Here are the guidelines on qualifying children:
- they must be your child (meaning by birth, through adoption, a stepchild through marriage, a foster child, or a descendant such as a grandchild) or directly related to you (such as a brother, sister, half-brother, half-sister, or any descendant of these such as a niece or nephew)
- at the end of the year the child was younger than 19 (or, if a full-time student, 24) or fully disabled (at any age)
- the child must live with you for more than half the year
Earned Income Tax Credit Maximum Credit
For the 2012 Tax Year the EITC maximum credit is:
- $5,891 with three or more qualifying children
- $5,236 with two qualifying children
- $3,169 with one qualifying child
- $475 with no qualifying children
Final Thoughts on the Earned Income Tax Credit
Ultimately, what’s important is that you educate yourself not only about the EITC but other credits as well to ensure that you are keeping as much of your income as possible.

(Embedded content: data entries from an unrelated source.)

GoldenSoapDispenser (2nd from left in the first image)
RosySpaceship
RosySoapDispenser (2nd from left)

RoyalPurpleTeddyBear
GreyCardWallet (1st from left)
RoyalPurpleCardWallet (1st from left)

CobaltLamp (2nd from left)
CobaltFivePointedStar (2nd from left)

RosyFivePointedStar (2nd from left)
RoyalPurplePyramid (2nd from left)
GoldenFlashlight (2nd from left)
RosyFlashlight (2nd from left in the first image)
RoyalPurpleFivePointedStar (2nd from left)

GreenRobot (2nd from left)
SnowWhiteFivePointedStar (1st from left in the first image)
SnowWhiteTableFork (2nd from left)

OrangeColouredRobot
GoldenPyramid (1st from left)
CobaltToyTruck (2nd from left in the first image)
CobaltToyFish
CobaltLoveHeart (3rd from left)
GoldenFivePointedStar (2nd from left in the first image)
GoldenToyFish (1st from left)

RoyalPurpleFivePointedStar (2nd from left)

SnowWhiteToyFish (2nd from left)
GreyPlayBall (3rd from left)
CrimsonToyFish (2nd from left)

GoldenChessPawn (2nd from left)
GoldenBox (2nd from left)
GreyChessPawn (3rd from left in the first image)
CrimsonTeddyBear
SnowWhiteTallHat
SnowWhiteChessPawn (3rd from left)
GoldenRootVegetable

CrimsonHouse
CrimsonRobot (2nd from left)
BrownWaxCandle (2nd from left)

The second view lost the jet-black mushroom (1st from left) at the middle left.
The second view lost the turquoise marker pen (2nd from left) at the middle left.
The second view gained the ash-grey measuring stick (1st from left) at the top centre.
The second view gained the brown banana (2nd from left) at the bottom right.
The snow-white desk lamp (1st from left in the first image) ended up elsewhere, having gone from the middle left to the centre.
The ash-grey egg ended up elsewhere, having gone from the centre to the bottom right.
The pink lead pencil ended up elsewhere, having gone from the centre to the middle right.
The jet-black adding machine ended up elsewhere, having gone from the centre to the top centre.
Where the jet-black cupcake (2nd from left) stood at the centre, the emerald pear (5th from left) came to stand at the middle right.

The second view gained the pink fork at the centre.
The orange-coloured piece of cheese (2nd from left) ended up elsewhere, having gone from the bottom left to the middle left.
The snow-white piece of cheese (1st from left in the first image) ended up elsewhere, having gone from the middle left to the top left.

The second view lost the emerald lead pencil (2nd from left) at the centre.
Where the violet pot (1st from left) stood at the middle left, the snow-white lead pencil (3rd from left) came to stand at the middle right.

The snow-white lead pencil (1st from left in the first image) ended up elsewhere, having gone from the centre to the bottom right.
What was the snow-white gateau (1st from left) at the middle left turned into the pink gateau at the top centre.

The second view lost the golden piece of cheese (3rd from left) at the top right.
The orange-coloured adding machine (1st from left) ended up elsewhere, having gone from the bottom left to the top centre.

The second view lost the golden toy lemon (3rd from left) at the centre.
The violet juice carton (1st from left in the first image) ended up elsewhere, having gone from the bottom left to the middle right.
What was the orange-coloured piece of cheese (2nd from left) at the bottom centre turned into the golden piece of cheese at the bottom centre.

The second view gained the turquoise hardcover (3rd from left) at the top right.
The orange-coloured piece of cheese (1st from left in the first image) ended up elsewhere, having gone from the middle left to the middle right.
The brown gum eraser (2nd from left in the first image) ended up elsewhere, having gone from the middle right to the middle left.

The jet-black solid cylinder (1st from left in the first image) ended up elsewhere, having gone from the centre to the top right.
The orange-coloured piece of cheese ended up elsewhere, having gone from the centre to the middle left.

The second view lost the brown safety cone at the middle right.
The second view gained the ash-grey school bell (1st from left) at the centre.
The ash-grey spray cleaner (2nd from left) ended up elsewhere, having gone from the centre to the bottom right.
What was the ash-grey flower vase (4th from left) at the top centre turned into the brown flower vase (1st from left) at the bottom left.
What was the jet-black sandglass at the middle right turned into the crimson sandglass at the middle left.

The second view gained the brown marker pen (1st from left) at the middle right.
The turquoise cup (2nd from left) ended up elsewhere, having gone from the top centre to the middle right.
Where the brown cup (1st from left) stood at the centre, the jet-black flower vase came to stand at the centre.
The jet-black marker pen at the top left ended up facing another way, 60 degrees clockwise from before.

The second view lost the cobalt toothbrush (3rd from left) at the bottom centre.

Also, talk to a tax professional if you need help determining your eligibility for this credit. It’s better to ask for help than to miss out on what is essentially free money.
If you are close to qualifying for the Earned Income Tax Credit, but earn a little bit too much income leading up to the end of the year, you might want to get creative with finding ways to get additional deductions (within legal limits of course).
Those deductions could get your income back into range to qualify for the EITC and end up saving you a ton of money with the tax credits.